§ **DESCRIPTION OF THE TASK**
Reproduce the material from its opening line through the line containing "Reading right to left, transcribe", substituting "graph" for each occurrence of "chart" and leaving all other text unchanged.

§ **DATASET EXTRACT**
>>

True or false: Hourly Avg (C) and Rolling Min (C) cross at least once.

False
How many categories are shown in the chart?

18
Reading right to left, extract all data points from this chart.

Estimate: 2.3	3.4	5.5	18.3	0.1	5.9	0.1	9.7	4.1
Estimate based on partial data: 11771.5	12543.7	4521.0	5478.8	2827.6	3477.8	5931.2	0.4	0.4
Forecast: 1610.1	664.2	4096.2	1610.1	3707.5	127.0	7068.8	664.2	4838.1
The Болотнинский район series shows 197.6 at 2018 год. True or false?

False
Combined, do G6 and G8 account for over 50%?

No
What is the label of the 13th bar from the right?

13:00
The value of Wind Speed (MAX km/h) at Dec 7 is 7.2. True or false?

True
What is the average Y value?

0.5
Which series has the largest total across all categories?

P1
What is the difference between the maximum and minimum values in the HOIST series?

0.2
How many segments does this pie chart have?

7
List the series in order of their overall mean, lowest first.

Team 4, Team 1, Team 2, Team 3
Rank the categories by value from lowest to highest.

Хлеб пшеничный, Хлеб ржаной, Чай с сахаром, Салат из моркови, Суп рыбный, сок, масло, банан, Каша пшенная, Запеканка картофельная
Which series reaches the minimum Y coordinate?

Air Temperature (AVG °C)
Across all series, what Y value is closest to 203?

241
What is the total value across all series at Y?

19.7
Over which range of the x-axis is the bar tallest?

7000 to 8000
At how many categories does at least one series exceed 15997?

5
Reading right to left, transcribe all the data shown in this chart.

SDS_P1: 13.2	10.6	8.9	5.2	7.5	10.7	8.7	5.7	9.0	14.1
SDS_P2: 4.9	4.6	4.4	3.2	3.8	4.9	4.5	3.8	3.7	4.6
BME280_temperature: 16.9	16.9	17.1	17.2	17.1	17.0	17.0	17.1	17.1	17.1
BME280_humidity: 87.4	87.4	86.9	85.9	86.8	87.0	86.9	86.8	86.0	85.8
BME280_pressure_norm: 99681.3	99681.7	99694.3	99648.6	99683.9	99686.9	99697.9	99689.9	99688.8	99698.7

<<

§ **ANSWER TO THIS TASK**
True or false: Hourly Avg (C) and Rolling Min (C) cross at least once.

False
How many categories are shown in the graph?

18
Reading right to left, extract all data points from this graph.

Estimate: 2.3	3.4	5.5	18.3	0.1	5.9	0.1	9.7	4.1
Estimate based on partial data: 11771.5	12543.7	4521.0	5478.8	2827.6	3477.8	5931.2	0.4	0.4
Forecast: 1610.1	664.2	4096.2	1610.1	3707.5	127.0	7068.8	664.2	4838.1
The Болотнинский район series shows 197.6 at 2018 год. True or false?

False
Combined, do G6 and G8 account for over 50%?

No
What is the label of the 13th bar from the right?

13:00
The value of Wind Speed (MAX km/h) at Dec 7 is 7.2. True or false?

True
What is the average Y value?

0.5
Which series has the largest total across all categories?

P1
What is the difference between the maximum and minimum values in the HOIST series?

0.2
How many segments does this pie graph have?

7
List the series in order of their overall mean, lowest first.

Team 4, Team 1, Team 2, Team 3
Rank the categories by value from lowest to highest.

Хлеб пшеничный, Хлеб ржаной, Чай с сахаром, Салат из моркови, Суп рыбный, сок, масло, банан, Каша пшенная, Запеканка картофельная
Which series reaches the minimum Y coordinate?

Air Temperature (AVG °C)
Across all series, what Y value is closest to 203?

241
What is the total value across all series at Y?

19.7
Over which range of the x-axis is the bar tallest?

7000 to 8000
At how many categories does at least one series exceed 15997?

5
Reading right to left, transcribe all the data shown in this graph.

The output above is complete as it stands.